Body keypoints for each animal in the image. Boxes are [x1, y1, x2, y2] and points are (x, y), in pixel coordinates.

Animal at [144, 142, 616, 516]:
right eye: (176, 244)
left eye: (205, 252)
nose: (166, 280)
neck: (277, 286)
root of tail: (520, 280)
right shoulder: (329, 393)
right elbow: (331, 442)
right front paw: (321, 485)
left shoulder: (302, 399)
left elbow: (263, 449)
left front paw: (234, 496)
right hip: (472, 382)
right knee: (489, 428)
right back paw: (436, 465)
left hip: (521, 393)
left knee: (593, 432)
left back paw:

» **Directions**: An exact copy of the line containing "right knee: (489, 428)" and all lines after it, through the last line of the entries, is the required answer.

» **Result**:
right knee: (489, 428)
right back paw: (436, 465)
left hip: (521, 393)
left knee: (593, 432)
left back paw:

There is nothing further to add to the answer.